Feel free to double check my math, but a modern M1 CPU with its ~16 billion transistors would be about 380 million times bigger (imagine a square ~1.7 miles on a side)


It would take an electric signal about 40ns to travel from the center to one corner and back, and a signal certainly needs to do more than that in a clock cycle, so the physical limit on its operational frequency would be well below 25 kHz. If you want comparable computing power to a regular M1, you'd need to build a tower of them at least 100,000 high. On the plus side, you could build a city on the stack and no one would need heating in the winter. The cluster should be powerful enough to coordinate the traffic lights. Synergy!


> The cluster should be powerful enough to coordinate the traffic lights.

This probably says more about how bloaty modern software development is, than the capabilities of your hypothetical macro-M1. You wouldn't need a cluster. Just one should do. The entire traffic light system of San Francisco ran on a few PDP-8 controllers, once. About as fast as the macro M1 at 25 kHz. (Even at 25 kHz, with parallel execution, it'd still be completing hundreds of thousands of 64-bit-data instructions per second, running circles around something like the original IBM PC or even the early Macintosh.)

With hardware so cheap and software stacks so deep these days, we often grossly overestimate the number of cycles really necessary to complete a task.


Well I assumed it would be an electron app because getting it done with a shedload of giant 555 timers wouldn't be as funny :)


40ns = 25MHz.


Oops. It's 40ms!


That's 25Hz, isn't it? Better stay of the eggnog until Christmas Day.
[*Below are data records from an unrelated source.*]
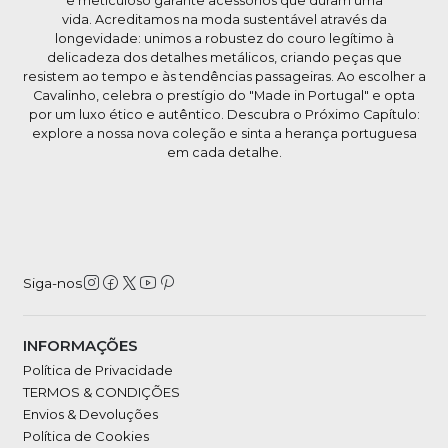
e meticuloso garante acessórios que duram uma
vida. Acreditamos na moda sustentável através da
longevidade: unimos a robustez do couro legítimo à
delicadeza dos detalhes metálicos, criando peças que
resistem ao tempo e às tendências passageiras. Ao escolher a
Cavalinho, celebra o prestígio do "Made in Portugal" e opta
por um luxo ético e autêntico. Descubra o Próximo Capítulo:
explore a nossa nova coleção e sinta a herança portuguesa
em cada detalhe.
Siga-nos
INFORMAÇÕES
Política de Privacidade
TERMOS & CONDIÇÕES
Envios & Devoluções
Política de Cookies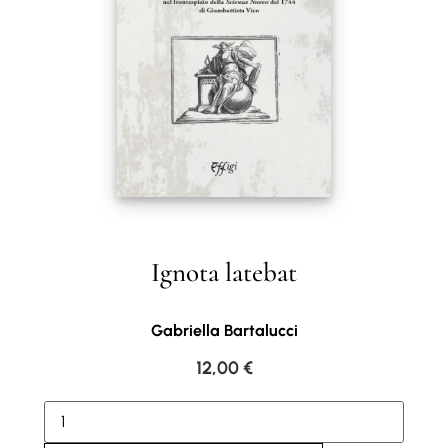
Ignota latebat
Gabriella Bartalucci
12,00
€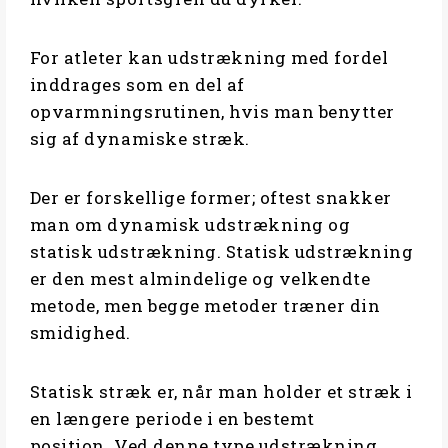
For atleter kan udstrækning med fordel
inddrages som en del af
opvarmningsrutinen, hvis man benytter
sig af dynamiske stræk.
Der er forskellige former; oftest snakker
man om dynamisk udstrækning og
statisk udstrækning. Statisk udstrækning
er den mest almindelige og velkendte
metode, men begge metoder træner din
smidighed.
Statisk stræk er, når man holder et stræk i
en længere periode i en bestemt
position. Ved denne type udstrækning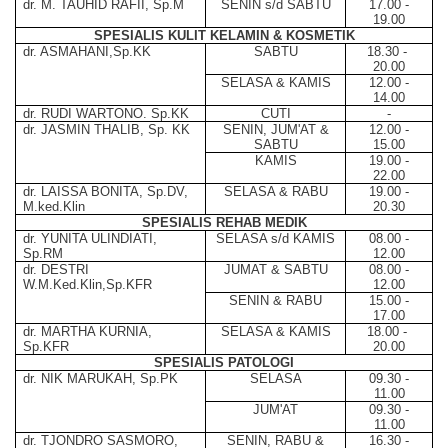
dr. M. TAUHID RAFII, Sp.M
SENIN s/d SABTU
17.00 -
19.00
SPESIALIS KULIT KELAMIN & KOSMETIK
dr. ASMAHANI,Sp.KK
SABTU
18.30 -
20.00
SELASA & KAMIS
12.00 -
14.00
dr. RUDI WARTONO. Sp.KK
CUTI
-
dr. JASMIN THALIB, Sp. KK
SENIN, JUM'AT &
12.00 -
SABTU
15.00
KAMIS
19.00 -
22.00
dr. LAISSA BONITA, Sp.DV,
SELASA & RABU
19.00 -
M.ked.Klin
20.30
SPESIALIS REHAB MEDIK
dr. YUNITA ULINDIATI,
SELASA s/d KAMIS
08.00 -
Sp.RM
12.00
dr. DESTRI
JUMAT & SABTU
08.00 -
W.M.Ked.Klin,Sp.KFR
12.00
SENIN & RABU
15.00 -
17.00
dr. MARTHA KURNIA,
SELASA & KAMIS
18.00 -
Sp.KFR
20.00
SPESIALIS PATOLOGI
dr. NIK MARUKAH, Sp.PK
SELASA
09.30 -
11.00
JUM'AT
09.30 -
11.00
dr. TJONDRO SASMORO,
SENIN, RABU &
16.30 -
And the history of the 555: https://en.wikipedia.org/wiki/555_timer_IC


there's a youtube channel where the guy build a 555 out of vacuum tube:

https://youtu.be/bjAlzA4Cyys

he also made a working 1 bit processor the same way:

https://youtu.be/q9oB-6963DU


Interview of the 555 creator, which I find fascinating:

https://www.youtube.com/watch?v=j3vpu67uu28


Direct video link: https://www.youtube.com/watch?v=GDjzL_fKQDE

edited out my comment.


You really think hackaday is blogspam? The youtube poster likely posted the article at hackaday. Every embedded guy I know loves this site.


I stand corrected.


I think Hackaday deserves better than being called blogspam.